La surdité, le mal moderne des décideurs
Une chose est certaine, Jacques Chirac doit se sentir moins seul à Bruxelles. Pensez donc, il y a découvert un club secret des porteurs anonymes d’appareils auditifs défectueux ! Et comme en plus, on est loin des provinciaux d’Europe, les sons arrivent encore plus étouffés…
Ceci dit, ils ont beau être défectueux, les insultes franco-anglaises sous la ceinture restent largement audibles. Et pendant que Tony et Jacques s’étripent joyeusement sous l’oeil peut-être goguenard mais plus sûrement dépité des nouveaux arrivants de l’union européenne, le traité portant constitution semble bel et bien avoir vécu. Mais n’est certes pas mort de sa belle mort. Et pourtant, pensez-vous un seul instant que le non français ou néerlandais soit exclusivement un non à l’Europe ? Ne peut-on pas imaginer, oh rien qu’un instant, juste pour le fun, qu’une grande partie des gens ayant voté non au traité portant constitution l’ont fait non pour rejeter l’idée d’une constitution européenne mais pour en demander une version plus ouverte, plus moderne, plus transparente et dont la rédaction serait plus démocratique, sans traîner le boulet de Nice, en faisant de l’Europe plus qu’un simple marché économique ? Comme dirait l’autre, « I had a dream ».
La politique, le débat, c’était mieux avant
Ah le débat, les joutes oratoires, les duels d’idées, que de souvenirs de soirées électorales passées à se forger une culture politique (je le croyais en tout cas), l’innocence et la naïveté avaient du bon en ce temps là.
Il a suffit d’un débat d’une extrême violence, d’un mépris même pas caché et d’une malhonnêteté dont a fait preuve un paquet de bien-pensants sûrs de leurs lumières et du bien-fondé de leur mission d’évangélisation des ânes bâtés que nous sommes [1], pour étouffer les derniers restes de foi en la capacité des hommes politiques (et des journalistes, qui se mettent maintenant aussi à donner des leçons) à faire preuve d’objectivité, de respect, d’humilité et d’une vraie envie de servir l’intérêt général [2]. « I had a dream » toujours, je ne suis pas encore réveillé.
Je ne reviendrai même pas, ou juste un petit peu, sur cette transformation de la question du référendum en France, pour ou contre ce traité portant constitution, en pour ou contre l’Europe, dans une tentative, parfois même inconsciente, de culpabiliser les hésitants.

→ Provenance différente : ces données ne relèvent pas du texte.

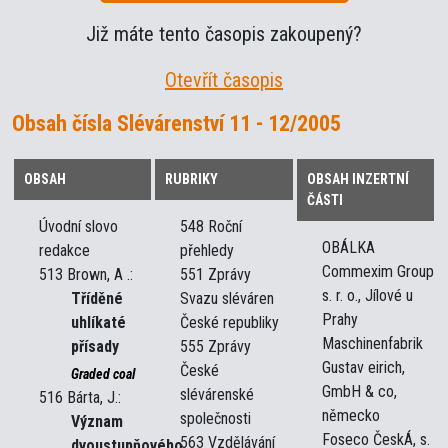
Již máte tento časopis zakoupený?
Otevřít časopis
Obsah čísla Slévárenství 11 - 12/2005
OBSAH
RUBRIKY
OBSAH INZERTNÍ
ČÁSTI
Úvodní slovo
548 Roční
OBÁLKA
redakce
přehledy
Commexim Group
513 Brown, A .:
551 Zprávy
s. r. o., Jílové u
Tříděné
Svazu sléváren
Prahy
uhlíkaté
České republiky
Maschinenfabrik
přísady
555 Zprávy
Gustav eirich,
České
Graded coal
GmbH & co,
slévárenské
516 Bárta, J.:
německo
společnosti
Význam
Foseco ČeskÁ, s.
563 Vzdělávání
dvoustupňového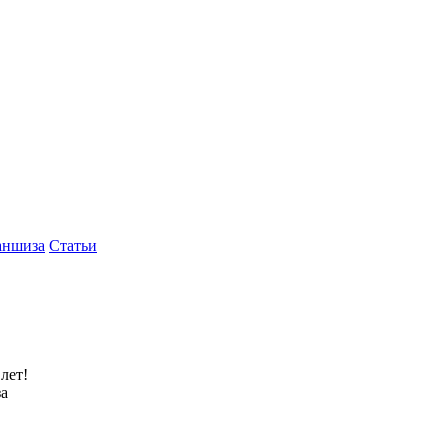
аншиза
Статьи
лет!
за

Non, je n’y reviendrai pas parce que je ne me contrôlerais plus.
Résultat du loto
Vous avez perdu, désolé, vous ne repasserez pas par la case départ, vous ne toucherez pas 3000 € [3]. Bref, si le non qui voulait donner un avertissement à l’Europe actuelle, qui souhaite une constitution mais pas celle que l’on nous a proposée, qui aimerait que l’on ne prenne pas prétexte de son existence pour se vomir dessus à Bruxelles [4], ce non-là, pourtant à priori important voire majoritaire au vu des différents sondages, questionnaires, etc., est complètement laissé de côté.
Et l’on repart sur les mêmes rengaines, c’était un non anti-européen, la France est affaiblie, bla bla bla bla… Et si la France planchait sur un nouveau projet de conception d’une constitution, avec des idées, des propositions et tout de suite, un processus de détermination d’une vraie assemblée constituante ? On pourra dire à ce moment que la France joue vraiment son rôle de moteur de la construction européenne. Oui oui je sais, « I had a dream », et c’est déjà le matin.